Hacker Who Knocked Million Routers Offline Using MIRAI Arrested at London Airport
British police have arrested a suspect in connection with the massive attack on Deutsche Telekom that hit nearly 1 Million routers last November.

Late last year, someone knocked down more than 900,000 broadband routers belonging to Deutsche Telekom users in Germany, which affected the telephony, television, and internet service in the country.

Now, Germany's federal criminal police force (BKA) revealed today that the UK's National Crime Agency (NCA) reportedly arrested a 29-year-old British suspect at Luton airport in London on Wednesday, who is accused of being the mastermind behind the last year's attack.

In a statement, the German police said the last year's attack was especially severe and was carried out to compromise the home routers to enroll them in a network of hijacked machines popularly known as Botnet, and then offer the DDoS services for sale on dark web markets.

But ultimately, the attack created a denial-of-service situation, which resulted in more than 900,000 customers losing Internet connectivity for a while.
"From the outset, Deutsche Telekom cooperated with law enforcement agencies," BKA said. "Technical assistance was also provided by the Federal Office for Information Security (BSI) in the analysis of the malicious software used."
The Botnet of hacked machines is used to carry out "distributed denial of service" (DDoS) attacks to knock any site or server offline by sending them a larger number of rogue requests than they can handle.

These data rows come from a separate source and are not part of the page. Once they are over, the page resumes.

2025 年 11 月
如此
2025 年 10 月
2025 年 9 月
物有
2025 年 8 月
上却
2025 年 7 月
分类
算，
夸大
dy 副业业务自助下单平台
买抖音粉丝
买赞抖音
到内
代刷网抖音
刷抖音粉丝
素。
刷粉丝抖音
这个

It is believed that a modified version of the infamous Mirai malware – a piece of nasty IoT malware which scans for insecure routers, cameras, DVRs, and other IoT devices and enslaves them into a botnet network – was used to create service disruption.

Mirai is the same botnet that knocked the entire Internet offline last year, crippling some of the world's biggest and most popular websites.

The BKA got involved in the investigation as the attack on Deutsche Telekom was deemed to be a threat to the country's national communication infrastructure.

German police from the city of Cologne identified the suspect and issued the international arrest warrant.

The BKA said the cops would extradite the 29-year-old man to Germany to face charges of computer sabotage. If convicted, he can get a prison sentence of up to 10 years.

The department said it would release further information by the ongoing investigations.